Ihre Erkenntnisse, die sie und ihre Kollegen letzte Woche online gestellt, haben den weiteren Weg zur Identifizierung der Ursprünge der Pandemie aufgezeigt – sowie den tückischen Weg, dem Wissenschaftler gegenüberstehen, die versuchen, ihr zu folgen. Seit der Veröffentlichung wurde Débarre von Online-Mobs überfallen und Drohungen gegen ihre Sicherheit erhalten. „Letzte Nacht habe ich über die schrecklichen Dinge geweint, die ich in den sozialen Medien über mich lese“, sagt sie.

Débarre, eine leitende Forscherin am französischen Nationalen Zentrum für wissenschaftliche Forschung, ist eine von Tausenden von Wissenschaftlern auf der ganzen Welt, die versuchen, die Reise des Virus zu verfolgen, bevor es ab Ende 2019 unter Menschen explodierte. Sie suchte früh nach Daten in Gisaid, einer Virologie-Datenbank im März, als sie über etwas Ungewöhnliches stolperte.

Es waren Tausende von genetischen Rohsequenzen aus Abstrichen, die chinesische Wissenschaftler Anfang 2020 von den Böden, Käfigen, Wänden und Oberflächen des Wuhan-Marktes genommen hatten, wo die ersten Fälle des Virus entdeckt wurden.

A Pre-Print-Analyse der gleichen Abstriche, die vom chinesischen Zentrum für die Kontrolle und Prävention von Krankheiten (CCDC) im Februar 2022 veröffentlicht wurden, behaupteten, sie hätten Spuren menschlicher DNA und des Coronavirus enthalten, zeigten jedoch keine Hinweise darauf, welche Arten von Tieren am wahrscheinlichsten Vektoren für das Virus waren.

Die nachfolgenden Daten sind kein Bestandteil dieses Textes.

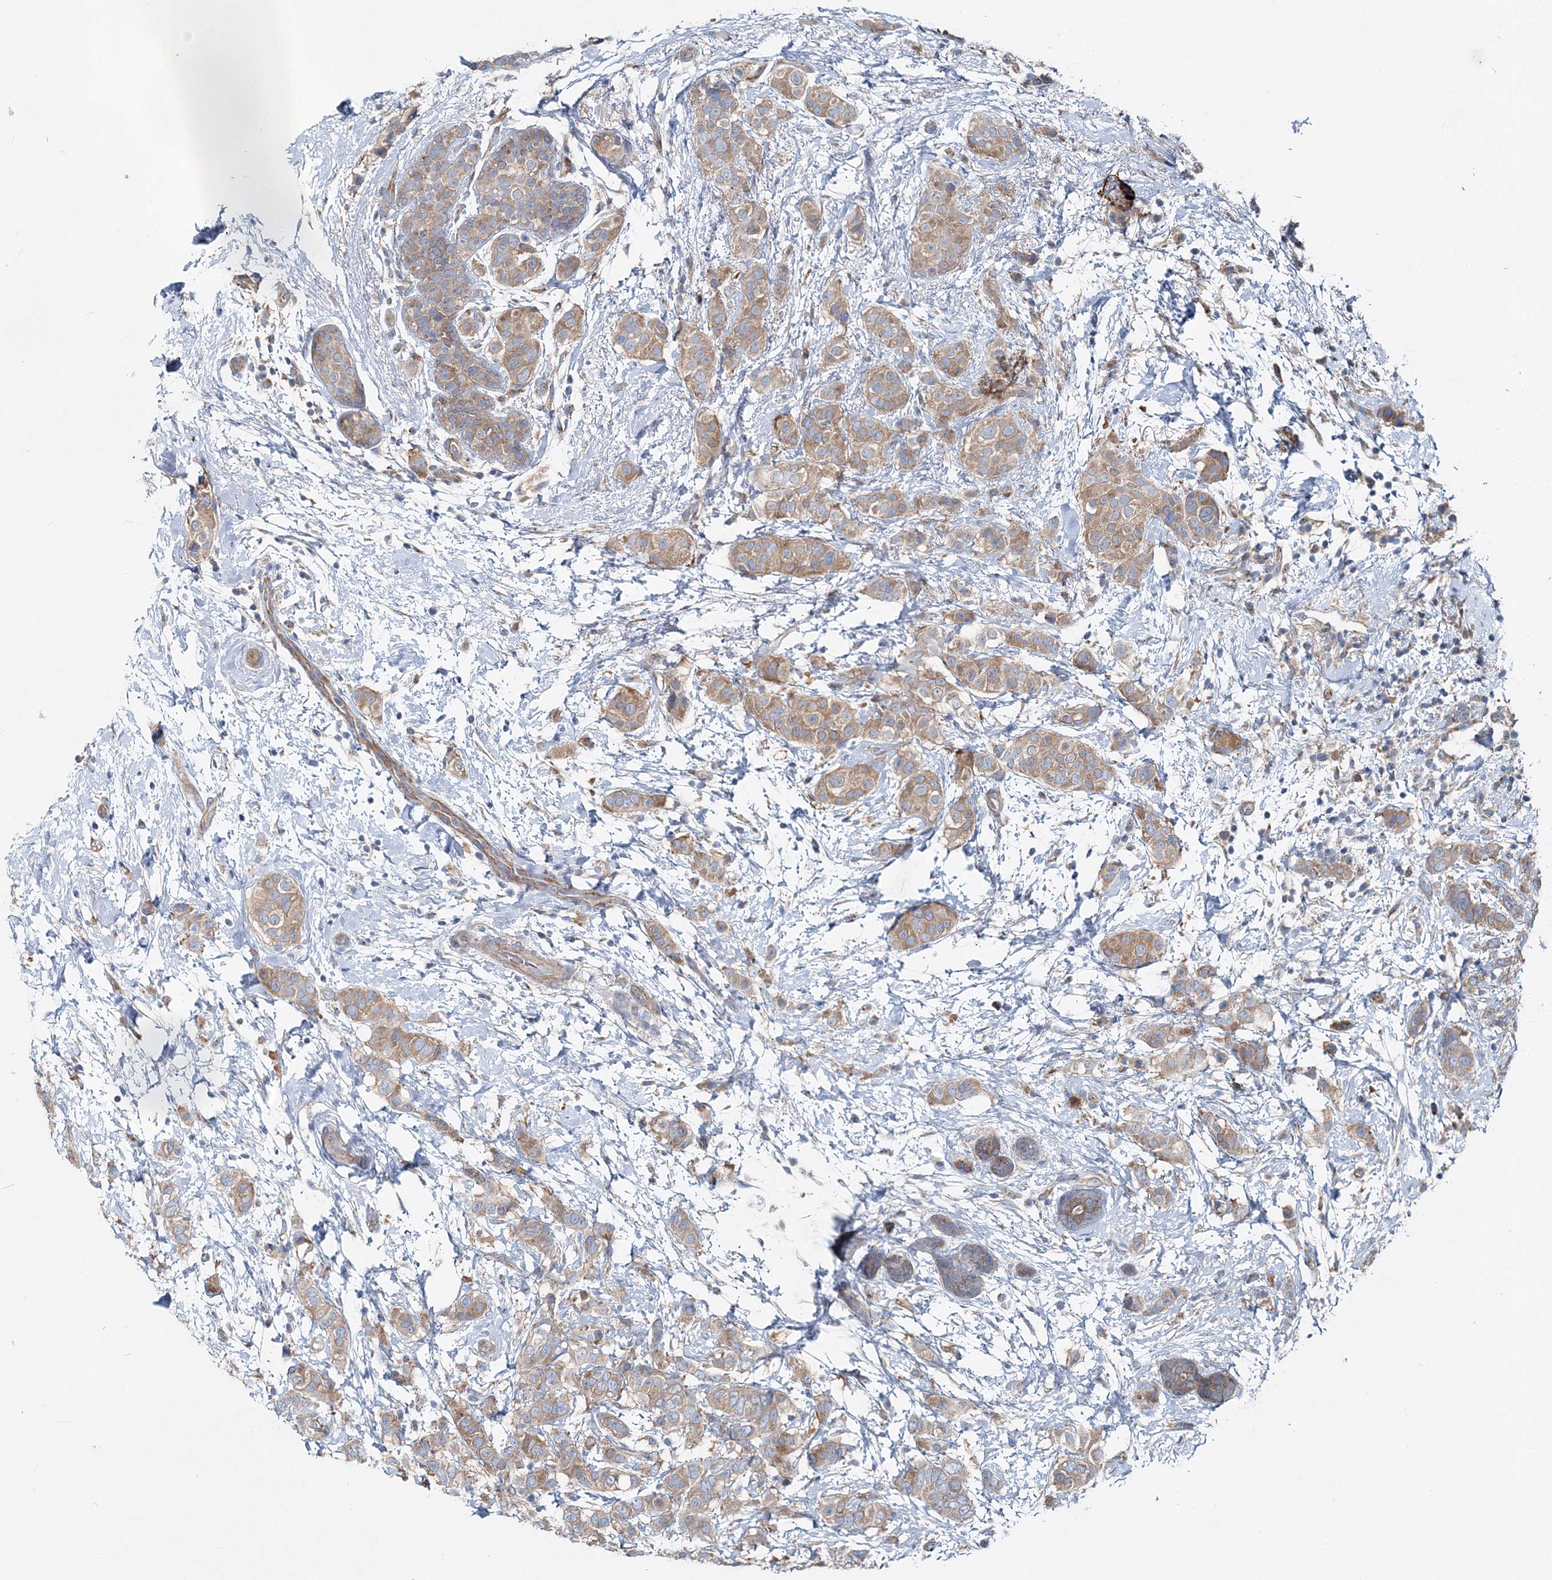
{"staining": {"intensity": "moderate", "quantity": ">75%", "location": "cytoplasmic/membranous"}, "tissue": "breast cancer", "cell_type": "Tumor cells", "image_type": "cancer", "snomed": [{"axis": "morphology", "description": "Lobular carcinoma"}, {"axis": "topography", "description": "Breast"}], "caption": "Immunohistochemistry histopathology image of neoplastic tissue: breast cancer (lobular carcinoma) stained using immunohistochemistry displays medium levels of moderate protein expression localized specifically in the cytoplasmic/membranous of tumor cells, appearing as a cytoplasmic/membranous brown color.", "gene": "MPHOSPH9", "patient": {"sex": "female", "age": 51}}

Ihre Ergebnisse stützten die Argumente einiger chinesischer Beamter, dass der Wuhan-Markt lediglich ein Ort war, an dem sich das Virus unter Menschen verbreitete, und nicht die Wiege, in der es seinen ersten schicksalhaften Sprung von Tieren zu Menschen machte. Aber als Débarre und ihre Kollegen dieselben Daten analysierten, erhielten sie ein anderes Ergebnis. „Es war mehrmals der lateinische Name für Marderhund“, sagt sie. „Das war eine der größten Emotionen meines Lebens.“

Marderhunde, allesfressende ostasiatische Cousins ​​des Fuchses, sind sehr anfällig für Coronavirus-Infektionen und scheiden das Virus in ausreichenden Mengen aus, um Tiere und Menschen in ihrer Umgebung zu infizieren. Mit anderen Worten: Es wurde bestätigt, dass ein Verdächtiger am Tatort anwesend war.

Débarre betont, dass in den Abstrichen auch andere tierische DNA gefunden wurde und dass es immer noch keinen schlüssigen Beweis dafür gibt, dass Marderhunde auf dem Markt das Virus trugen oder das Vehikel für sein erstes Übergreifen auf die Menschheit waren. „Aber jetzt lässt sich nicht mehr leugnen, dass sie da waren“, sagt sie.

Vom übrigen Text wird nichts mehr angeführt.